Night vision isn’t a fast process in humans. After the pupils open wider to allow more light inside, it takes rod cells between five and 10 minutes to kick in. It takes them almost half an hour to completely adjust to the dark.
A lot of animals don’t have this problem.
There’s a good chance you’ve seen a bright reflection in an animal’s eyes at night or in photos. You can see it in dogs, cats and horses, in addition to wild animals like deer and raccoons.
That colorful glare is their tapetum lucidum, an iridescent layer in the backs of their eyes. It’s a handy evolutionary feature that helps them see in the dark by reflecting more light onto the retina.
But nature has its trade-offs, and daytime vision in humans tends to be sharper and more colorful than that of our four-legged friends.
Common eyesight problems
The perfect human eye focuses light neatly onto the retina in the back of the eye. But humans aren’t perfect, and minor vision problems happen all the time.
Refractive errors are very common conditions that change the way light strikes the retina. They include:
Nearsightedness: Light focuses too far in front of the retina and causes distant objects to look blurry. This usually happens because the eyeball’s shape is too long.
Farsightedness: Light focuses too far past the retina and causes near objects to look blurry. This usually happens because the eyeball’s shape is too short.
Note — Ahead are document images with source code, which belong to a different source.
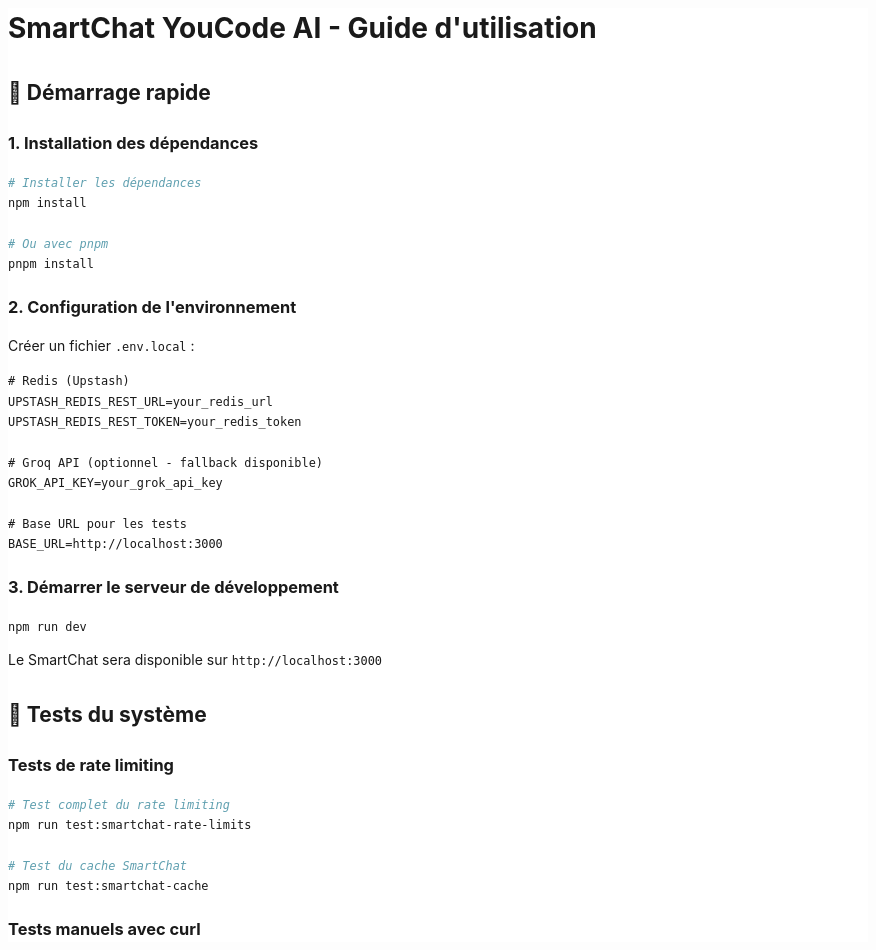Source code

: # SmartChat YouCode AI - Guide d'utilisation

## 🚀 Démarrage rapide

### **1. Installation des dépendances**

```bash
# Installer les dépendances
npm install

# Ou avec pnpm
pnpm install
```

### **2. Configuration de l'environnement**

Créer un fichier `.env.local` :

```env
# Redis (Upstash)
UPSTASH_REDIS_REST_URL=your_redis_url
UPSTASH_REDIS_REST_TOKEN=your_redis_token

# Groq API (optionnel - fallback disponible)
GROK_API_KEY=your_grok_api_key

# Base URL pour les tests
BASE_URL=http://localhost:3000
```

### **3. Démarrer le serveur de développement**

```bash
npm run dev
```

Le SmartChat sera disponible sur `http://localhost:3000`

## 🧪 Tests du système

### **Tests de rate limiting**

```bash
# Test complet du rate limiting
npm run test:smartchat-rate-limits

# Test du cache SmartChat
npm run test:smartchat-cache
```

### **Tests manuels avec curl**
Astigmatism: Light doesn’t focus on the retina correctly because the cornea or lens is misshapen. This can cause both near and far objects to look blurry.
Presbyopia: Less flexible lenses and weaker muscles around them cause farsightedness. This happens to everyone as they get older.
The absence of vision
Partial or complete blindness can occur when something interrupts a step in the vision process. Eye-related problems cause most cases of vision loss, but brain conditions and injuries can lead to blindness too.
Vision loss that starts in or around the eyes is usually the result of a problem in one of these areas:
Macula (the center of the retina)
When someone experiences blindness, their brain starts to form new connections to strengthen other senses. Over time, they learn to rely on these senses to compensate for their loss of vision.
The World Health Organization states that more than half the cases of blindness worldwide are caused by cataracts, a slow clouding of the eye’s clear lens. Without surgery to replace the cloudy lens, partial vision loss can eventually lead to blindness.
Caring for our vision
The Greek philosopher Aristotle once wrote that “we prefer seeing to everything else.” Taste, smell, hearing and touch are all important parts of human perception. But more than 2,000 years later, most of us would agree with Aristotle.
To keep our vision in the best condition, we need to take care of it.
By staying on top of eye health, you’re giving your retinas, lenses, rods and cones the best shot at humming along for years to come.